Monthly Archives: April 2012

How many experts does it take to change a lightbulb?

Very recently I had trouble with the daytime running lights on my car. Combination of a blown fuse and a blown bulb. I happened to be consulting the owner’s manual to get an idea on how to access to the headlamp assembly. It was pretty simple, removing a rubber cover, twisting out the old bulb and replacing with a new one. What astounded me was the stance of the manufacturer. Firstly, the manual stated (and I quote) “changing the vehicle bulbs requires considerable technical skill”. It suggested you have the car dealer do this if you “didn’t feel confident” (a statement which seems designed to create doubt in your mind).

The reality is that changing a bulb is (and was) child’s play. It is simple and straightforward.
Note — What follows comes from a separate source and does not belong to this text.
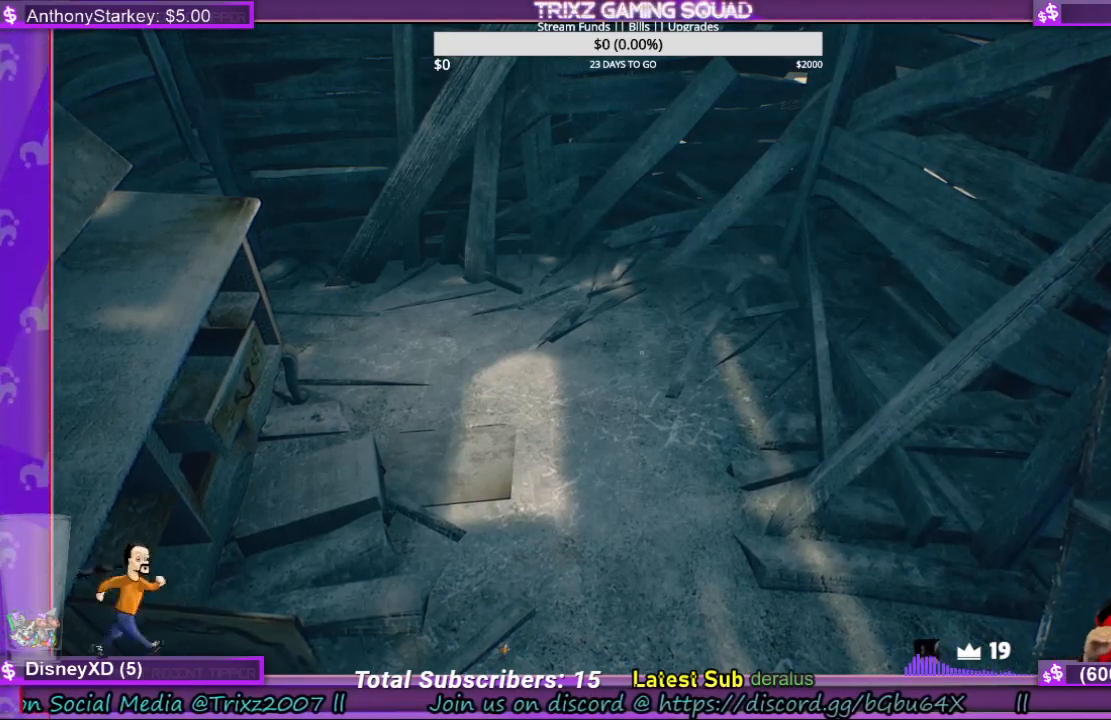
{"keys": [], "mouse": [], "events": []}
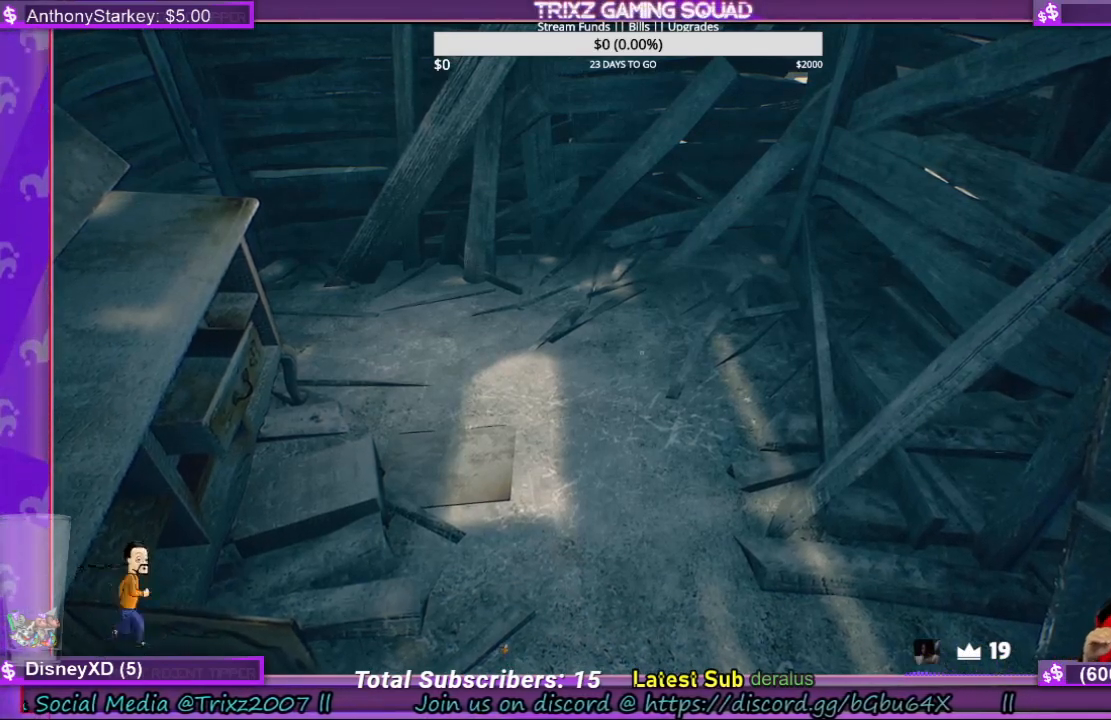
{"keys": [], "mouse": [], "events": []}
If this is the definition of “considerable technical skill” I would think only a handful of people on the planet would even be allowed to drive the car. I am hoping this is purely the usual risk aversion or liability reduction and not some cynical attempt to refer everything to the dealer for financial gain.
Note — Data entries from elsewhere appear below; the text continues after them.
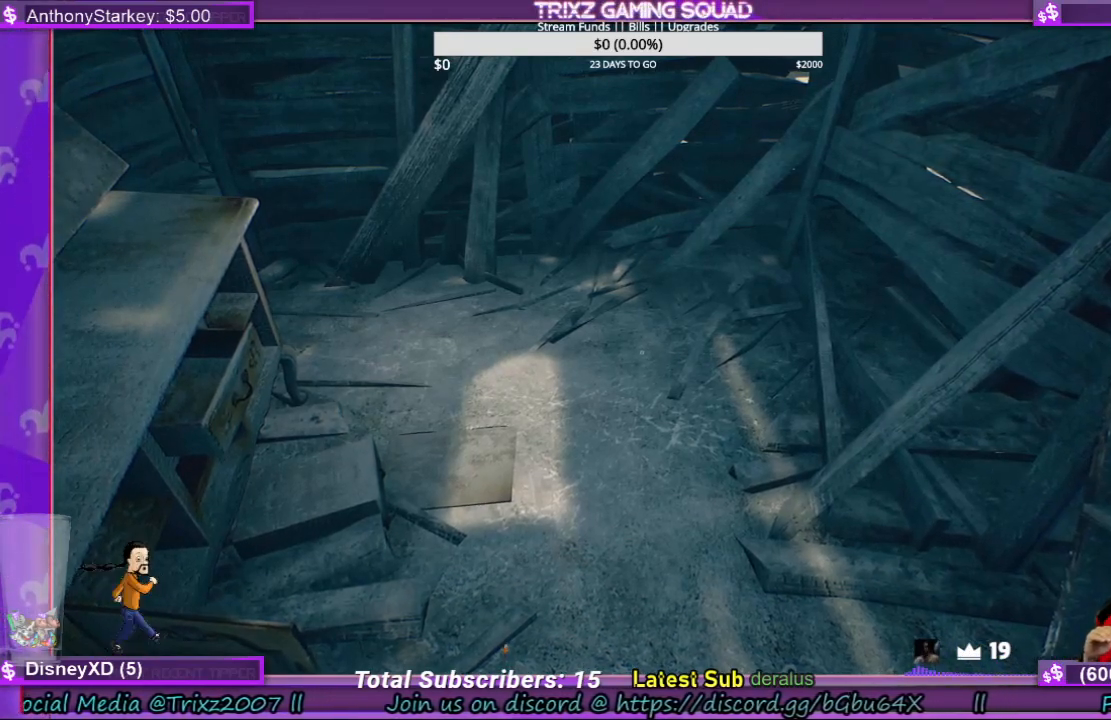
{"keys": [], "mouse": [], "events": []}
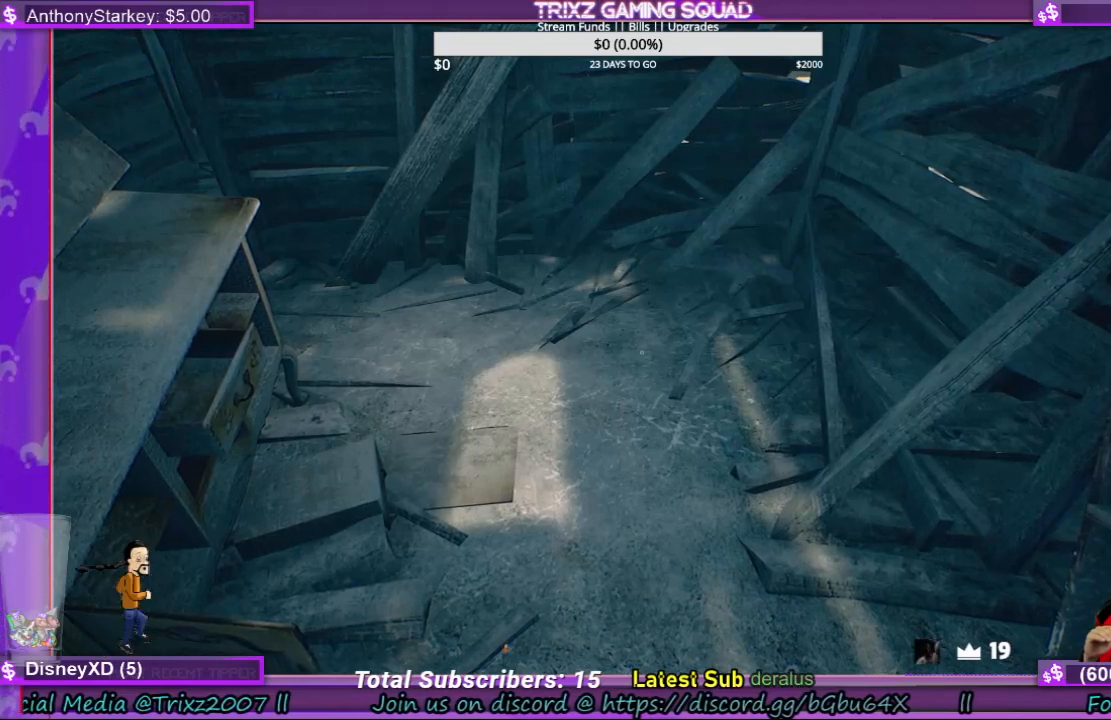
{"keys": [], "mouse": [], "events": [[300, "mouse_wheel", "down"], [367, "mouse_wheel", "up"]]}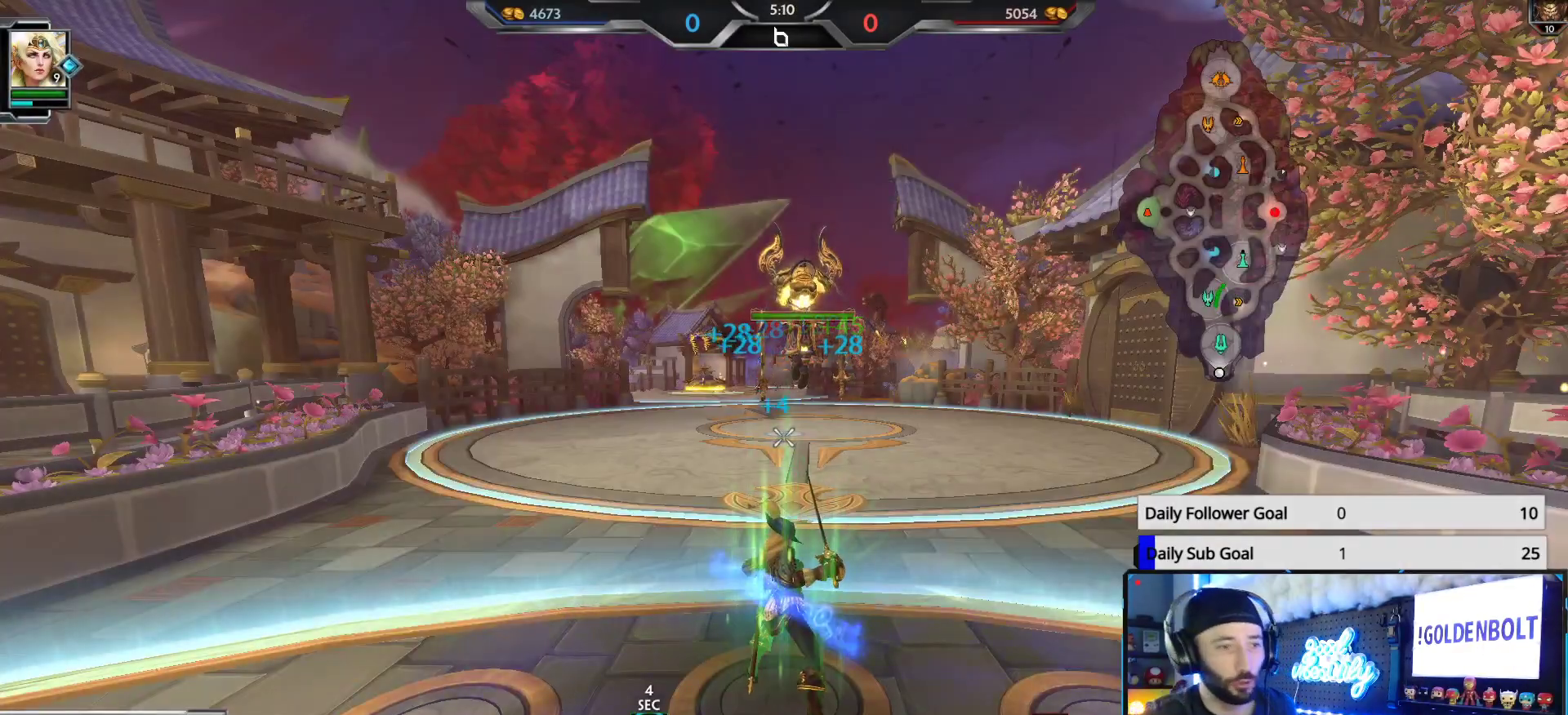
Gameplay with a controller (Xbox layout); each line is a JSON object with the inputs held at the frame after it. "events" lists button and stick changes between this image and that frame as [ms after this image, input, new state], when the widget could be followed in between.
{"buttons": [], "left_stick": "up", "right_stick": "center", "events": [[317, "left_stick", "up"]]}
The owners manual has similar warnings about removing and recharging the vehicle battery (actually suggesting you should take the battery to the dealer to have them recharge it for you!). All of this, in my mind, is simple car maintenance and not something for which dealers should even be considered unless it happens to be convenient. I mean, it is not as if spare bulbs and battery chargers are hard to come by. Some countries even legally require the driver to carry a spare bulb kit with them in the car.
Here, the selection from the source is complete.